Weeks accurately highlights that Marxian post-capitalism is heavy on pull-your-own weight rhetoric, even though I suspect one would be substantially less alienated from that weight under socialism than one is under capitalism. Although I would likely gain great personal satisfaction from a full rejection of the Protestant work ethic, I'm not prepared to entirely disavow the necessity of work, as a practice or as a concept. The concept of "work" allows us to appeal to a wide swath of the population, a swath that takes great pride in its work ethic, whether as the long-suffering earthly worker awaiting that heavenly reward or as the blue collar laborer who pulled him/herself up by the bootstraps. In other words, organizing around the axiom of "work" allows a wide sampling of individuals to relate to our struggle for control of the means of production, for only when we control those can we begin to truly allocate work equitably, resulting in far less and better work for all.

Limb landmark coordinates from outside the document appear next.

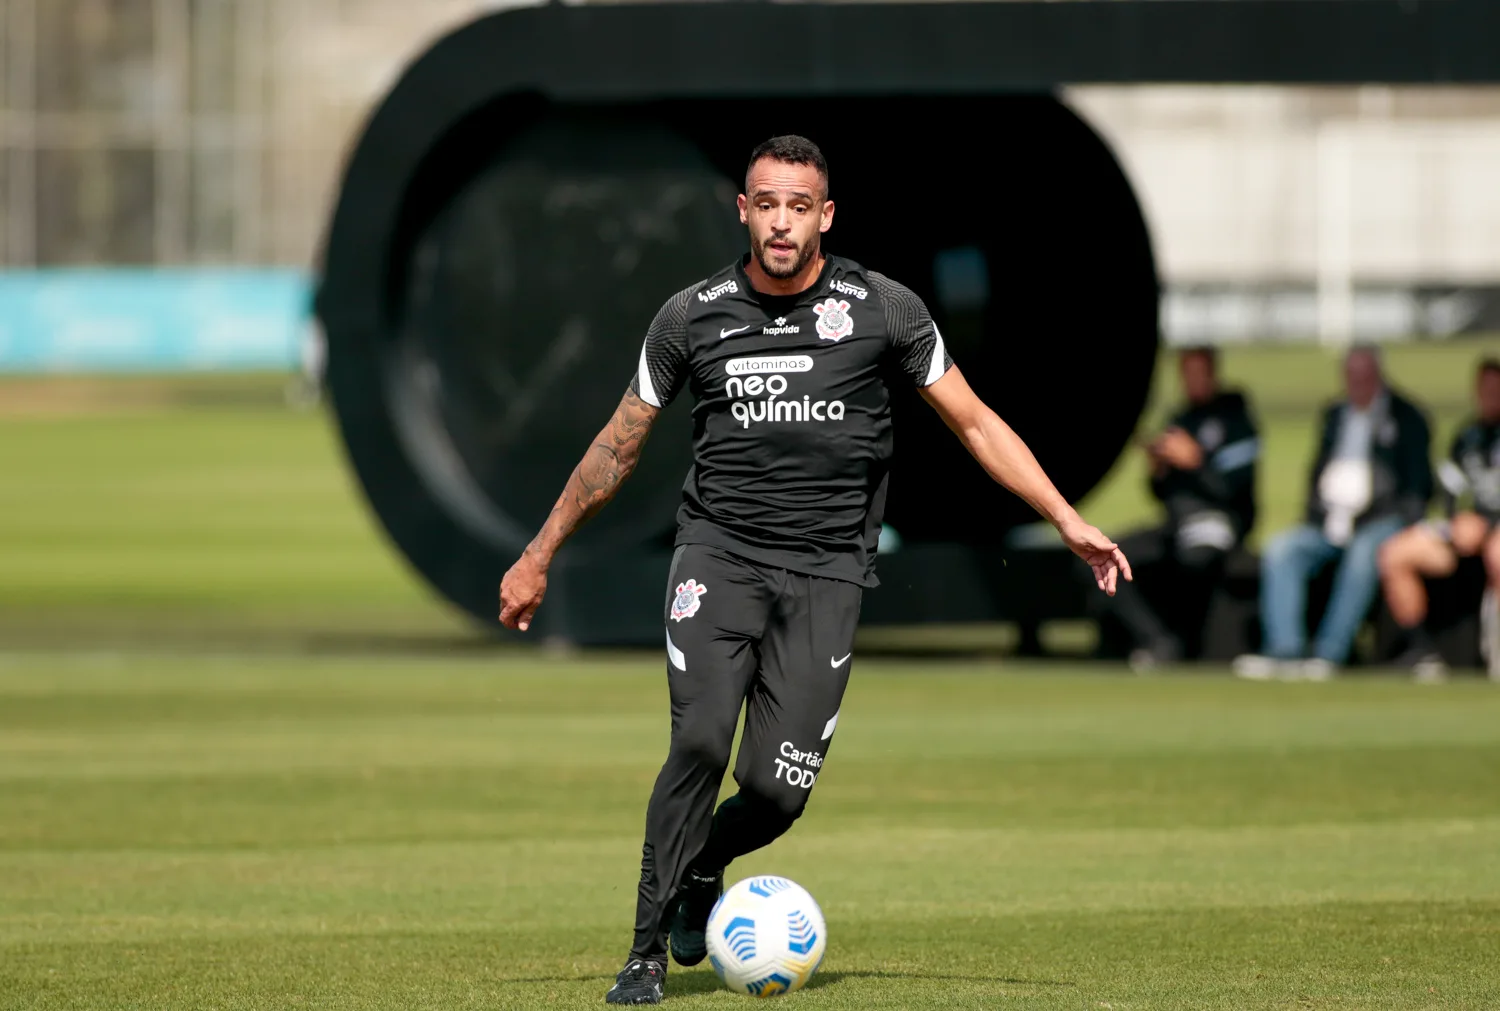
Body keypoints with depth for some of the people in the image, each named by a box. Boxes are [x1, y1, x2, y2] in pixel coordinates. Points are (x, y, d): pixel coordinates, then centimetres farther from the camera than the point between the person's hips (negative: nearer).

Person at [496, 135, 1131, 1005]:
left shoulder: (884, 311, 0)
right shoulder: (694, 317, 3)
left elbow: (975, 423, 6)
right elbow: (620, 446, 15)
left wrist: (1068, 520, -2)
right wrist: (539, 556, 18)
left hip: (826, 572, 0)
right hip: (719, 551, 0)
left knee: (777, 788, -10)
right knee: (701, 742, -21)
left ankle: (702, 865, 25)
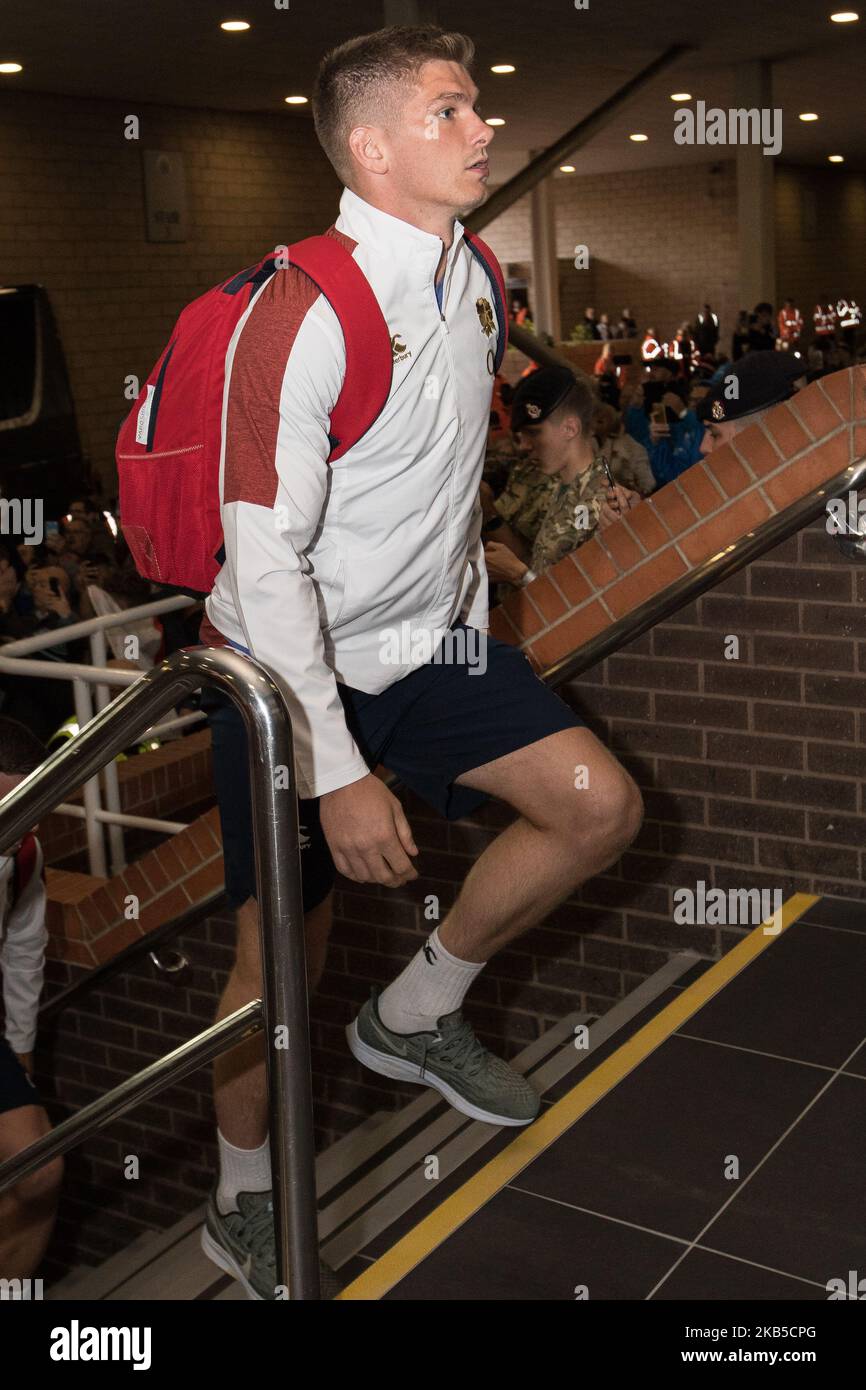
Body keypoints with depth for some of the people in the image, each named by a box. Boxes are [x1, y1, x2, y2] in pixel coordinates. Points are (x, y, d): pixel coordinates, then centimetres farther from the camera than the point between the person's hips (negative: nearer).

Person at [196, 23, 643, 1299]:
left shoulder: (473, 278, 3)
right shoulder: (305, 312, -23)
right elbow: (265, 559, -25)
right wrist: (338, 775, -25)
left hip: (428, 643, 7)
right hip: (295, 673, -7)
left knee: (600, 804, -4)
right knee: (286, 955, 2)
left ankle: (415, 1015, 18)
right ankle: (243, 1209, 28)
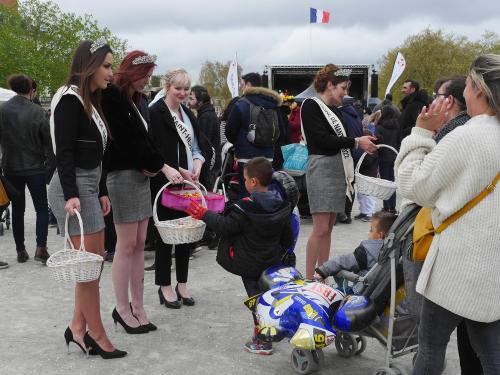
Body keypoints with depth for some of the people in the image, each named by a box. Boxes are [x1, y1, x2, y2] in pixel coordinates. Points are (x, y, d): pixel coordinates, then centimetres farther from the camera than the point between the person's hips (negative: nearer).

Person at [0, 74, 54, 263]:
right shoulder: (37, 111, -11)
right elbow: (47, 140, -9)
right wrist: (50, 163, 0)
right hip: (35, 167, -2)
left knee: (17, 209, 13)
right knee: (42, 208, 8)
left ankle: (20, 251, 17)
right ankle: (41, 247, -5)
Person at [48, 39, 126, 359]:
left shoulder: (91, 101, 16)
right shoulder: (70, 100, -11)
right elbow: (64, 152, -18)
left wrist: (101, 192, 17)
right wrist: (71, 195, -25)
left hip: (89, 187, 9)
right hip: (74, 189, -9)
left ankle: (78, 328, 16)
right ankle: (97, 335, 7)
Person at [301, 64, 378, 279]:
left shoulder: (335, 110, 19)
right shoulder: (311, 105, -6)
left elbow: (339, 140, 15)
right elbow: (323, 139, -15)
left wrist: (363, 142, 2)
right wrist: (356, 142, -10)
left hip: (338, 168, 8)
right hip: (322, 167, -8)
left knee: (329, 227, 9)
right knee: (321, 228, -10)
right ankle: (309, 279, -3)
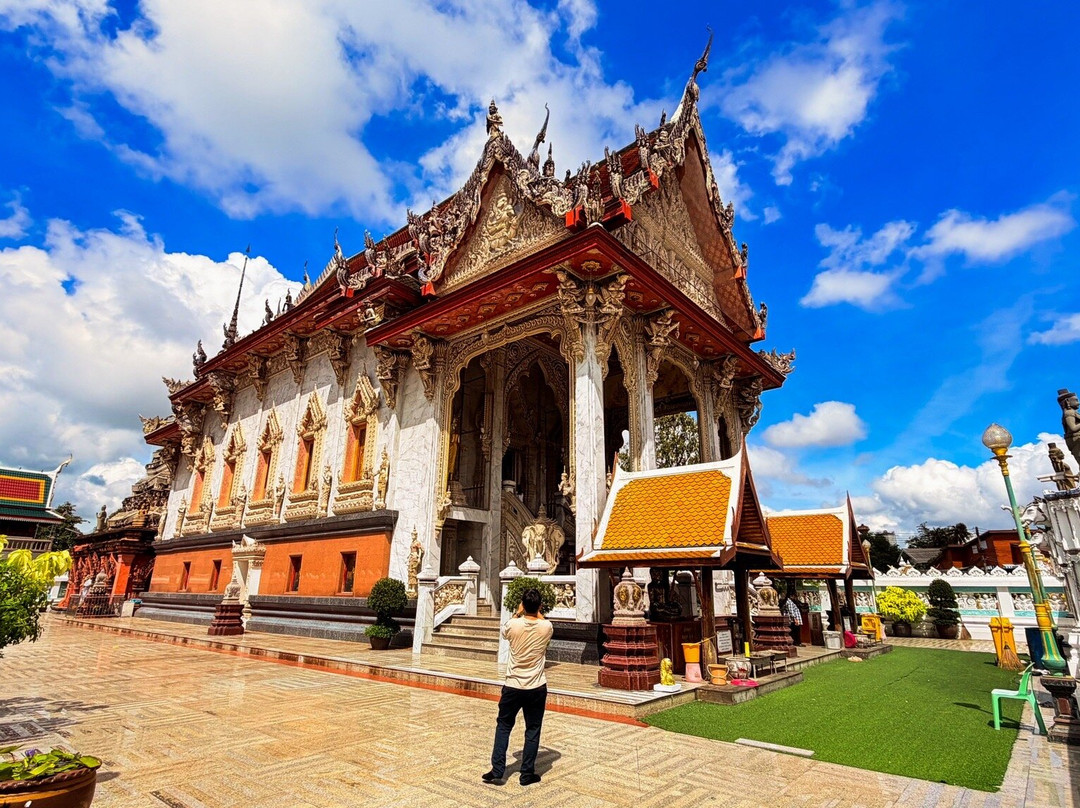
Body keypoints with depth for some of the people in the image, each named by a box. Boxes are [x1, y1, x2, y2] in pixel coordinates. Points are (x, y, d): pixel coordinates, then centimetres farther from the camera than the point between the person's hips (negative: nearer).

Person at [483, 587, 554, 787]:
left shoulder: (513, 625, -13)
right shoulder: (546, 627, -12)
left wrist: (518, 612, 19)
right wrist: (537, 612, 22)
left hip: (513, 686, 0)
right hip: (537, 688, 0)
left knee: (503, 727, 15)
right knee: (533, 730, 13)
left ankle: (497, 771, 14)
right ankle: (527, 774, 18)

The value of Weeks's text as an effective challenge to one's worldview aside, upon finishing it, I had the distinct feeling that someone with an illogical vested interest in me had been deeply disappointed: I felt as though I had just visited my father. Weeks chastises the reader for failing to imagine a  satisfactory post-work, post-capitalism future. When her admonishments are not quite adequate, she invokes Jameson to further chide us (212). Weeks reminds us--as the reader reaches an unprecedented level of self-loathing for our utter failure to envision a proper post-capitalism utopia--that it is much more important that we imagine than what we imagine (207).

Despite her condescending tone, Weeks's point is well taken: Marxists have not been imaginative enough, and we should spend more time thinking about the potential of a post-work world, not limiting ourselves to imagining one that involves different, better or less work. After all, I frequently daydream about winning the lottery, and the starting point for those musings is always quitting my job. Admittedly, my post-work fantasy isn't very exciting: beach house on the West Coast, condo in Caracas, apartment in Paris, travel to Laos with the Wolfe, buying off a bunch of folks' student debt via Rolling Jubilee. Yawn.

Kathi Weeks is right: my revolution and my socialism involve work. But not some uncritical, blindly accepted glorification of work, but necessary drudgery based on material conditions. Who will do the cleaning? Robots can only do so much. Maybe we should all become slobs and shake off the shackles of bourgeois notions of cleanliness. After all, we undeniably clean and groom more than is necessary for health and hygiene, some of us shouldering more of the burden than others. It is interesting to watch even the brightest men make arguments about creased slacks and ironed collars, but can I speak for everyone I know? Of course we won't be ironing under socialism. But the tubs will still need scrubbing. Sure, if someone devises a better way to take out the trash, re-shelve the books, unload the dishwasher, de-ice the streets, and weed the garden, I'll take it. In the meantime, there is much work to be done to overthrow capitalism, as well as to install a society based on full equality. Let's get busy.